| HOW TO COMPLETE THIS TASK |
Look below for the line that contains "circle: (237, 185) -> (241, 186), moved", then copy it and each following line exactly, through and including the line that contains "circle: (455, 295) -> (505, 253), moved".

| PROVIDED RECORDS |
-------------------------
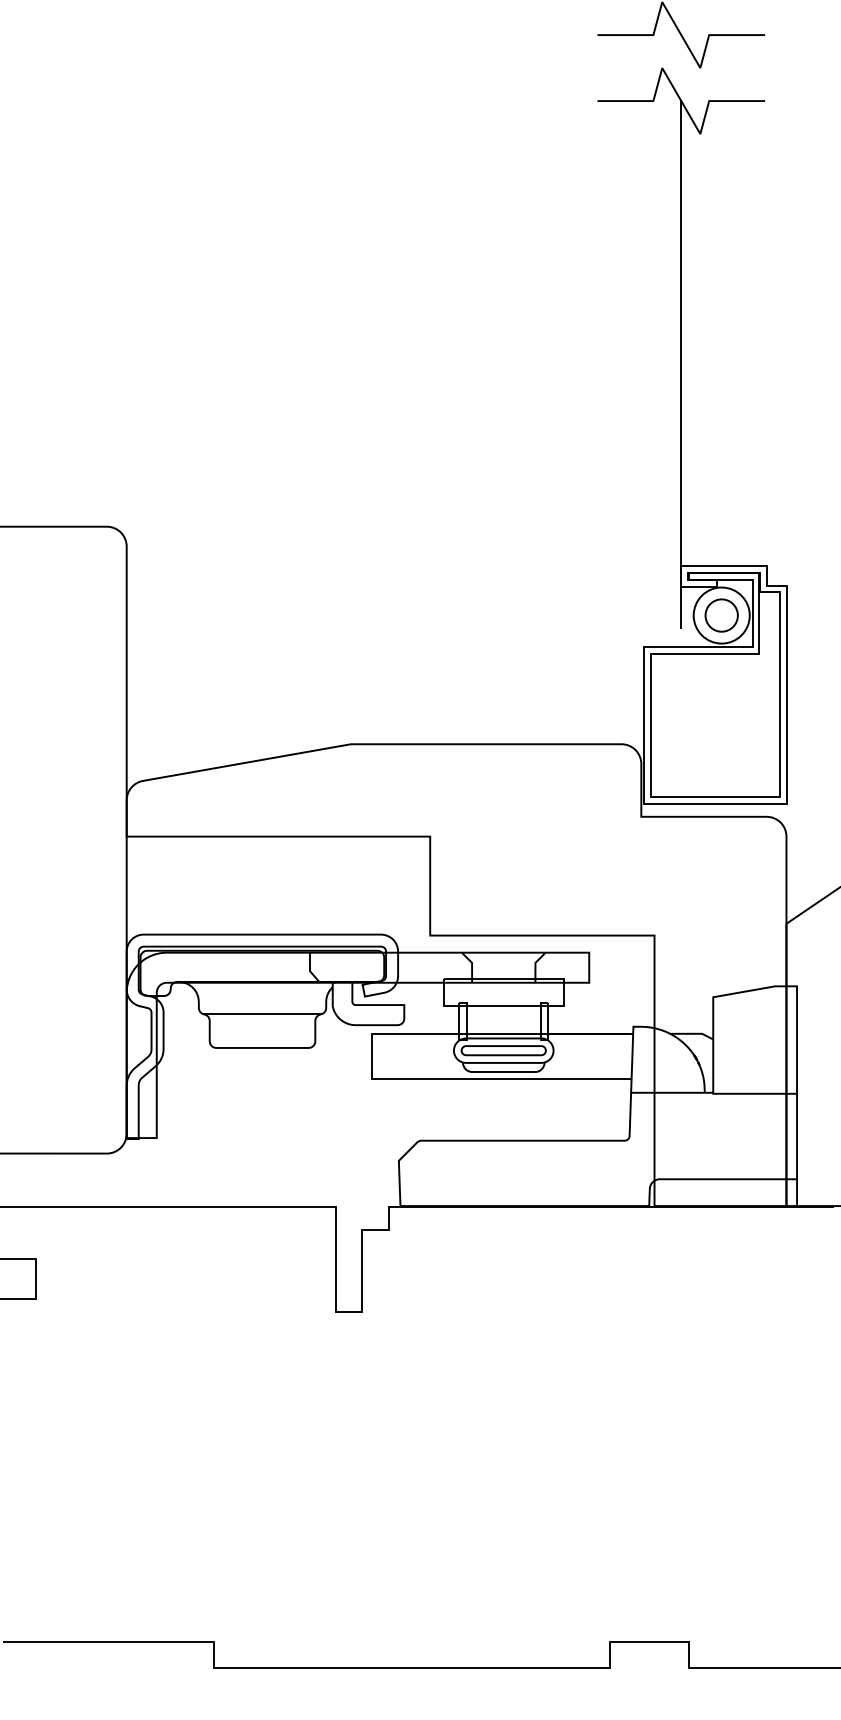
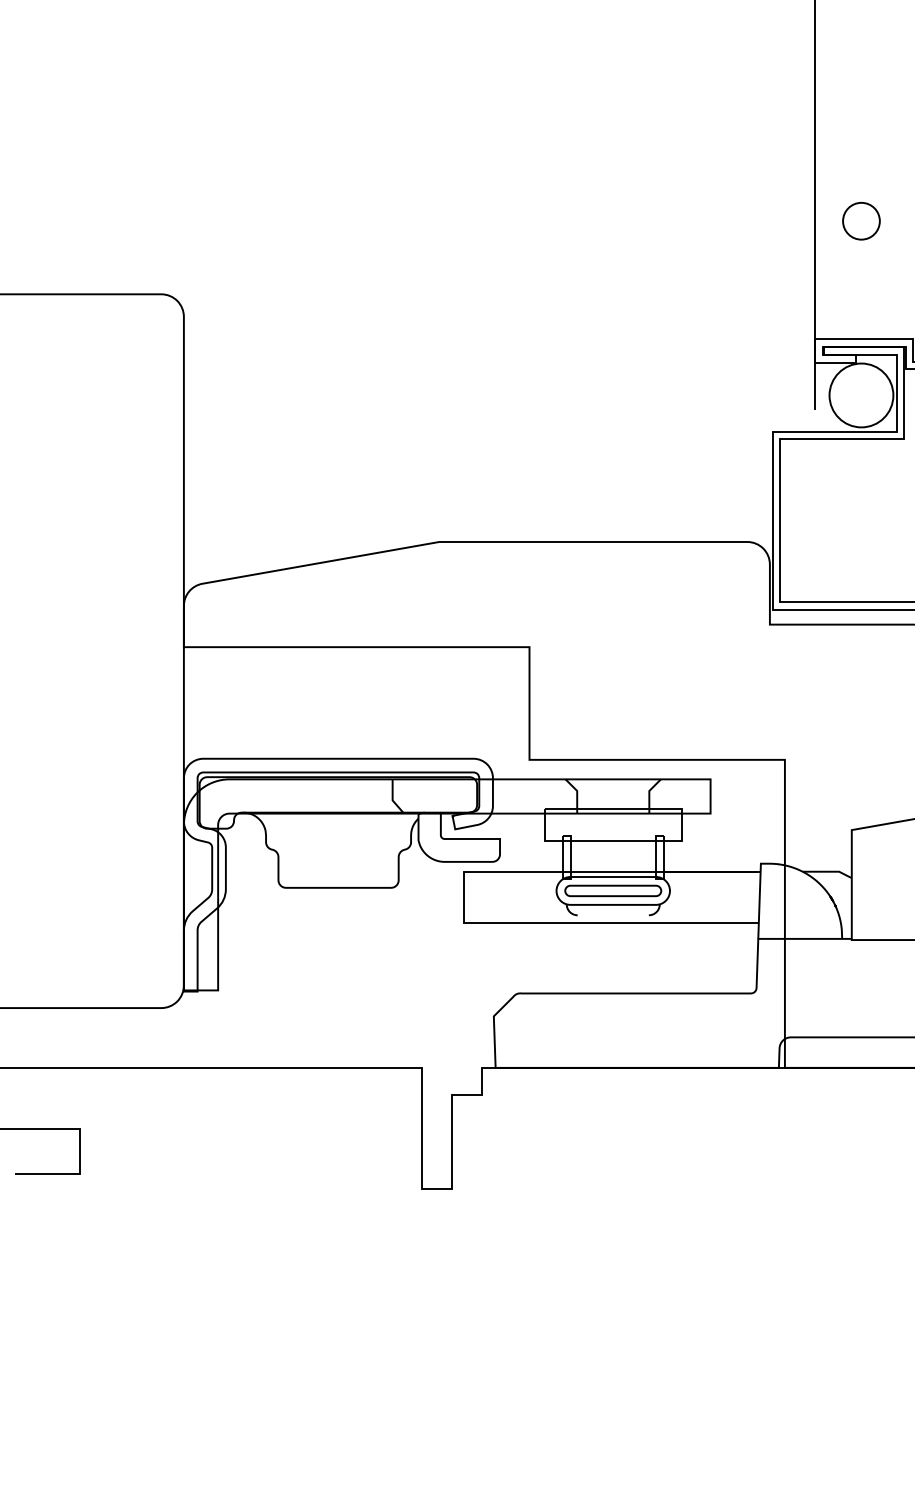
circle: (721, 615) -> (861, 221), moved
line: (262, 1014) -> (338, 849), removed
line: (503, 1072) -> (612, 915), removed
-------------------------
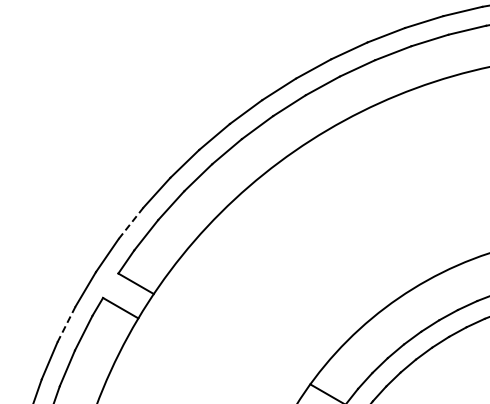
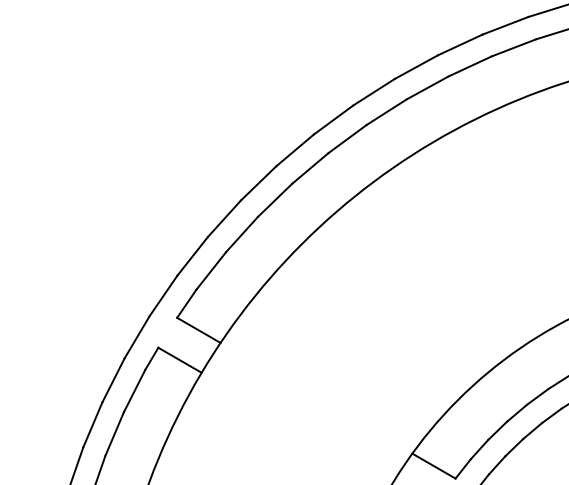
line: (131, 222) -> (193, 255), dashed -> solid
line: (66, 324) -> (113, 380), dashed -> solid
-------------------------
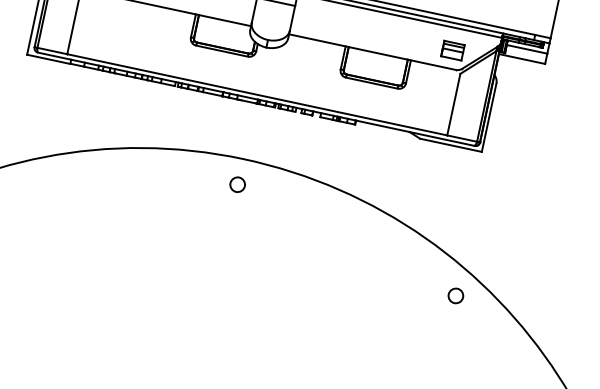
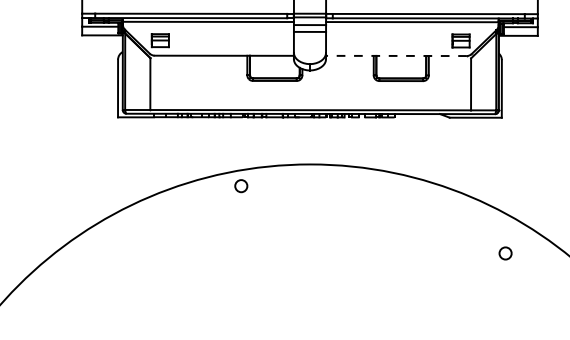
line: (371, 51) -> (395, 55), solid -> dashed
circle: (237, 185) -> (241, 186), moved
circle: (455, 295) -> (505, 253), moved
-------------------------
| SOLUTION |
circle: (237, 185) -> (241, 186), moved
circle: (455, 295) -> (505, 253), moved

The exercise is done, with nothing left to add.